British manufacturing activity eased more than expected last month, although a recovery in the euro zone helped to bump up export orders at their fastest rate in nearly two and a half years.
The Chartered Institute of Purchasing and Supply/RBS Purchasing Managers' Index (PMI), which tracks the state of British manufacturing, also showed input prices rose at their fastest rate in 16 months, which, coupled with increased demand, encouraged firms to raise prices.
The main activity index eased to 53.2 in May, slightly below analysts' forecasts for a reading of 53.5, and down from April's revised 54. But that was still left the index above the 50 level separating expansion from contraction for a 10th month.

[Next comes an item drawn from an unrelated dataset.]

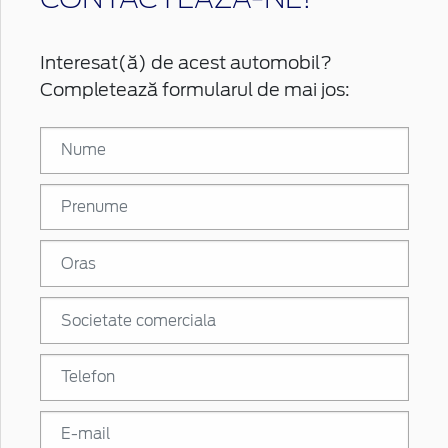
Interesat(ă) de acest automobil?
Completează formularul de mai jos:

The new orders index eased slightly last month to 55.5 from 55.9, but export orders picked up markedly, helped by growing demand from strengthening euro zone economies such as Germany. Orders from Japan and the US were also strong, boosting the export orders sub-index to 54.8 in May from 52.9 in April, the highest since January 2004.
Rising energy and raw materials costs continued to propel input prices in May, with an index reading of 67.4 - the highest since January 2005 - against 64 in April.
Prices at the factory gate also rose as manufacturers tried to recoup some of those costs, with that index rising for the10th straight month in May to 53.7 from 52. April's growth in staffing levels was reversed in May, with the employment index slipping back below the no-change mark to 49.1.